Crown prosecutors have formally acknowledged that the sentence for a New Brunswick man who fatally shot three Mounties must be amended so he can apply for parole after serving 25 years.
Justin Bourque was sentenced to life in prison with no chance of parole for 75 years after he pleaded guilty to three counts of first-degree murder and two counts of attempted murder after targeting RCMP officers in Moncton, N.B., on the night of June 4, 2014.
Bourque’s lawyer applied in December to the New Brunswick Court of Appeal to have the precedent-setting sentence reduced after the Supreme Court of Canada struck down the law that made it possible for judges to extend parole ineligibility periods beyond 25 years for people convicted of multiple murders.
The Supreme Court’s decision involved the case of Alexandre Bissonnette, who murdered six men in a Quebec City mosque in 2017. He was originally sentenced to life with no chance of parole for 40 years, but the high court lowered the parole eligibility to 25 years.
A written submission from Crown attorney Patrick McGuinty on Jan. 20 to the Appeal Court said Bourque’s sentence must be similarly amended.
“In particular, the Crown recognizes Bissonnette has binding and direct implications for Mr. Bourque’s appeal,” McGuinty said.
“In light of Bissonnette, the Crown acknowledges that Mr. Bourque’s sentence appeal must be allowed, and his sentence be amended to a sentence of life imprisonment without eligibility to apply for parole for 25 years.”
Bourque’s case was on the Appeal Court docket Wednesday but no oral hearing was held and no decision released.

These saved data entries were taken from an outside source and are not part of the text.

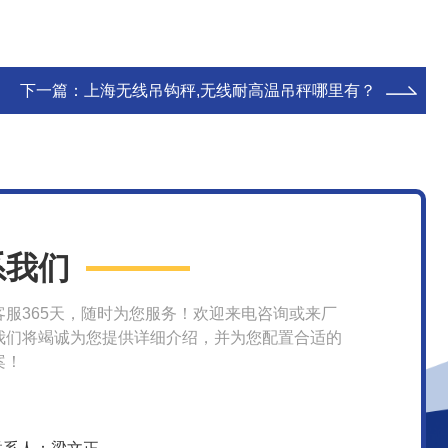
下一篇：
上海无线吊钩秤,无线耐高温吊秤哪里有？
系我们
客服365天，随时为您服务！欢迎来电咨询或来厂
我们将竭诚为您提供详细介绍，并为您配置合适的
案！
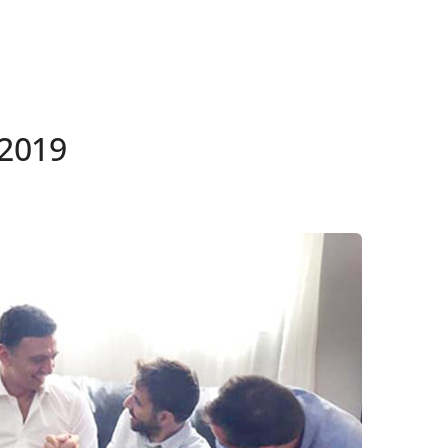
/2019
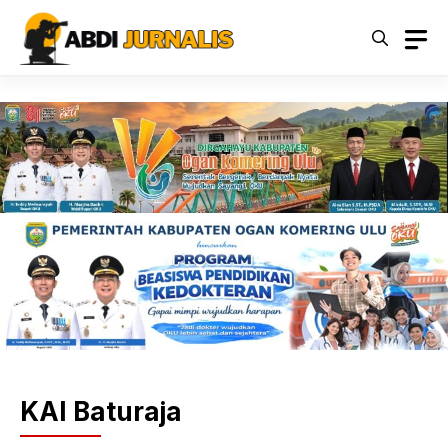
Langsung
ke
isi
KAI Baturaja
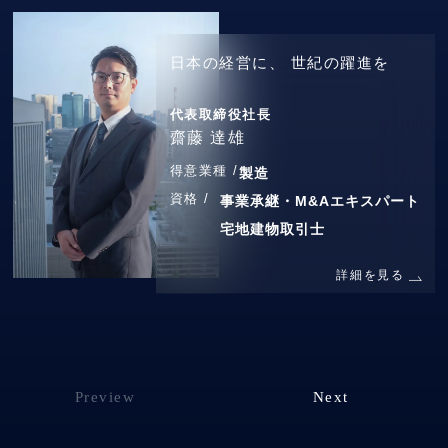
日本の経営に、
世紀の躍進を
代表取締役社長
齋藤 達雄
得意業種 /
製造
資格 /
事業承継・M&Aエキスパート
宅地建物取引士
詳細を見る
Preview
Next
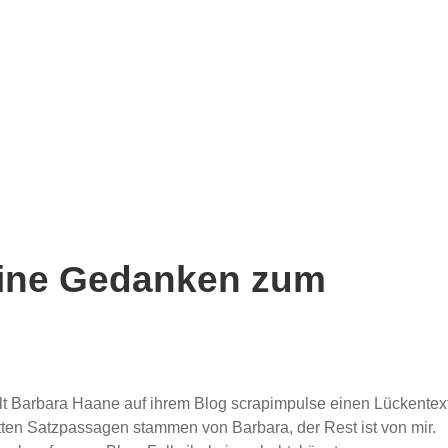
Meine Gedanken zum
tellt Barbara Haane auf ihrem Blog scrapimpulse einen Lückentex
etten Satzpassagen stammen von Barbara, der Rest ist von mir.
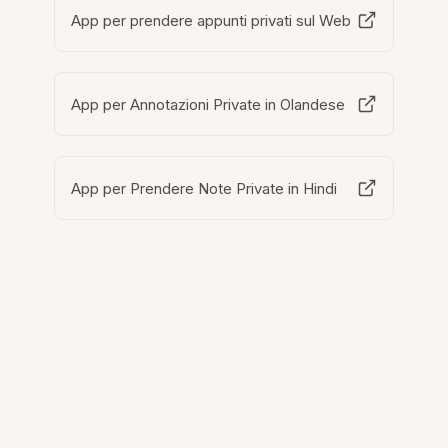
App per prendere appunti privati sul Web
App per Annotazioni Private in Olandese
App per Prendere Note Private in Hindi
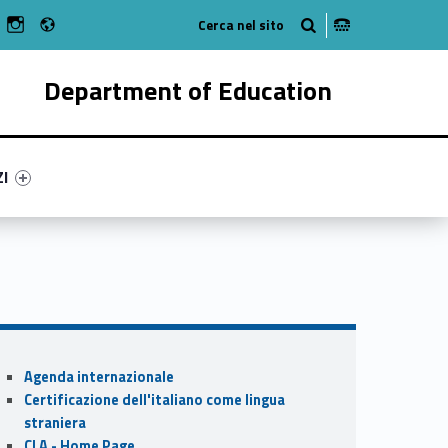
Radio
n Facebook
ebMan on Youtube
WebMan on Instagram
Department of Education
ry-54580-55
ntifier #link-menu-primary-64738-62
ZI
Sidebar
Agenda internazionale
Certificazione dell'italiano come lingua
straniera
CLA - Home Page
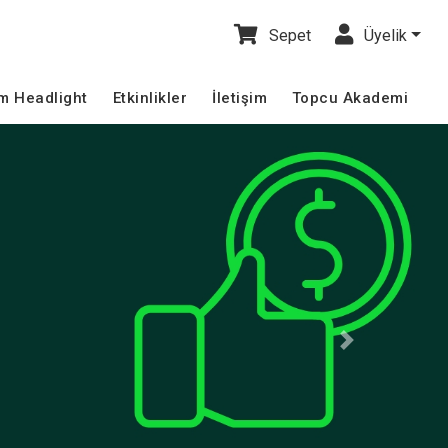
Sepet
Üyelik
im Headlight
Etkinlikler
İletişim
Topcu Akademi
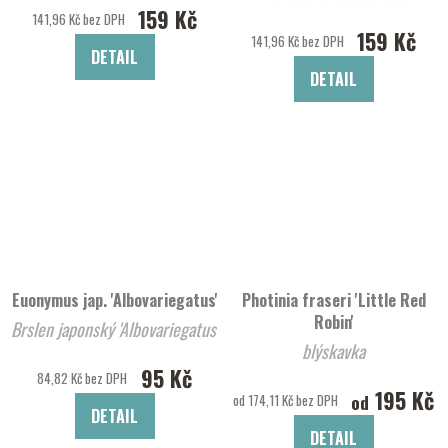
159 Kč
141,96 Kč bez DPH
159 Kč
141,96 Kč bez DPH
DETAIL
DETAIL
Euonymus jap. 'Albovariegatus'
Photinia fraseri 'Little Red
Robin'
Brslen japonský 'Albovariegatus'
blýskavka
95 Kč
84,82 Kč bez DPH
195 Kč
od
od 174,11 Kč bez DPH
DETAIL
DETAIL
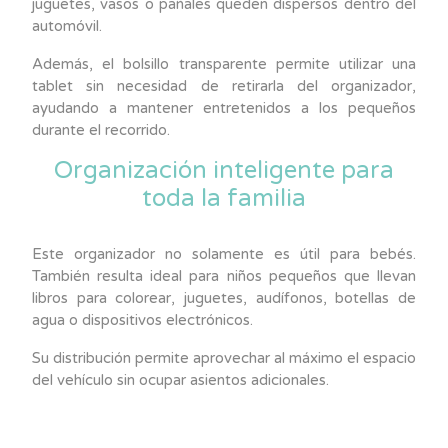
juguetes, vasos o pañales queden dispersos dentro del
automóvil.
Además, el bolsillo transparente permite utilizar una
tablet sin necesidad de retirarla del organizador,
ayudando a mantener entretenidos a los pequeños
durante el recorrido.
Organización inteligente para
toda la familia
Este organizador no solamente es útil para bebés.
También resulta ideal para niños pequeños que llevan
libros para colorear, juguetes, audífonos, botellas de
agua o dispositivos electrónicos.
Su distribución permite aprovechar al máximo el espacio
del vehículo sin ocupar asientos adicionales.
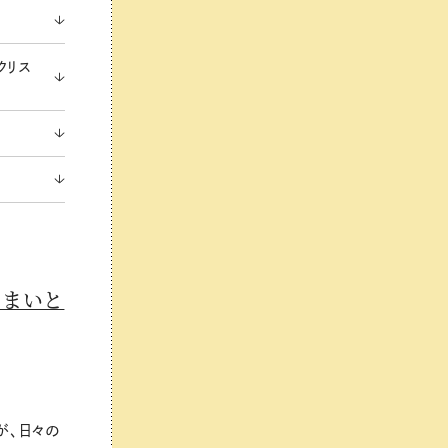
クリス
るまいと
が、日々の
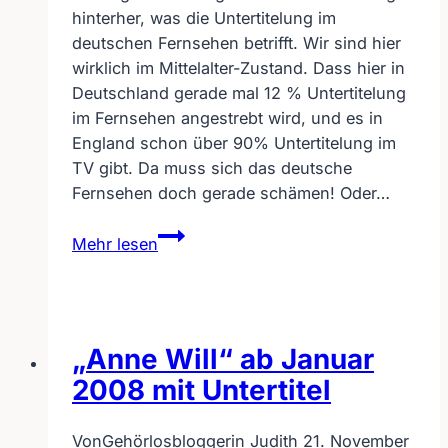
hinterher, was die Untertitelung im
deutschen Fernsehen betrifft. Wir sind hier
wirklich im Mittelalter-Zustand. Dass hier in
Deutschland gerade mal 12 % Untertitelung
im Fernsehen angestrebt wird, und es in
England schon über 90% Untertitelung im
TV gibt. Da muss sich das deutsche
Fernsehen doch gerade schämen! Oder…
England
Mehr lesen
uns
weit
voraus
in
„Anne Will“ ab Januar
Sachen
Untertitel
2008 mit Untertitel
Von
Gehörlosbloggerin Judith
21. November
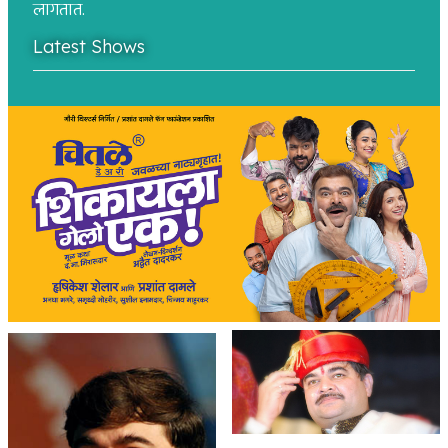
लागतात.
Latest Shows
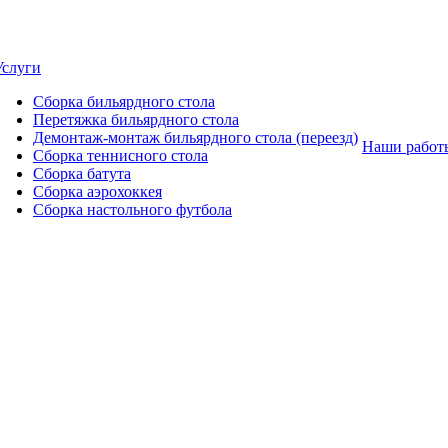
Услуги
Сборка бильярдного стола
Перетяжка бильярдного стола
Демонтаж-монтаж бильярдного стола (переезд)
Наши работ
Сборка теннисного стола
Сборка батута
Сборка аэрохоккея
Сборка настольного футбола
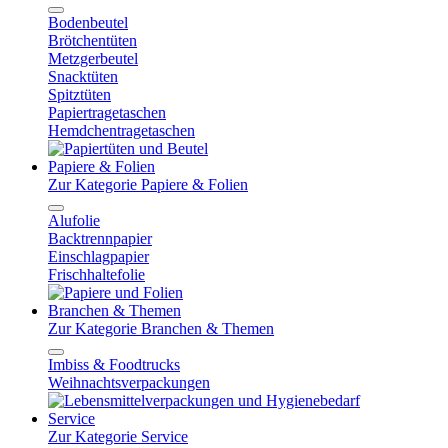
Bodenbeutel
Brötchentüten
Metzgerbeutel
Snacktüten
Spitztüten
Papiertragetaschen
Hemdchentragetaschen
Papiere & Folien
Zur Kategorie Papiere & Folien
Alufolie
Backtrennpapier
Einschlagpapier
Frischhaltefolie
Branchen & Themen
Zur Kategorie Branchen & Themen
Imbiss & Foodtrucks
Weihnachtsverpackungen
Service
Zur Kategorie Service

Angela Gevaudan, whose husband, Const. Fabrice Gevaudan, was among those killed in the shootings, said in a written victim impact statement that her physical and emotional health have suffered lasting damage.
She was diagnosed with post-traumatic stress disorder within months of the shooting and has suffered physical illnesses ever since, including chronic inflammation in different parts of her body, she said.
In addition, she said, her difficulty sleeping has returned since the court decision last year that led to the potential earlier release of Bourque.
“I wake up in the middle of the night, unable to breathe,” she said. She said she had hoped to make progress, but the potential of being notified of parole hearings for her husband’s killer — and the awareness he may now be released — “made our worst nightmares a reality.”
She said that while she doesn’t believe in vengeance, she thought the original sentence made sense considering all the lives lost and altered. She noted her husband was 45 years old when he died, and that Bourque — who was 24 at the time of the killings — would not be much older when he can apply for parole if his sentence is reduced.
In a telephone interview Wednesday from her home in Ontario, Gevaudan said she believes Parliament needs to make legal changes that can withstand constitutional challenges to allow for longer sentences in cases of multiple murders.
“Now that we know so much more about trauma and its lasting impact on a victim of violence, I think our justice system isn’t reflecting a balanced approach in dealing with violent crimes,” she said.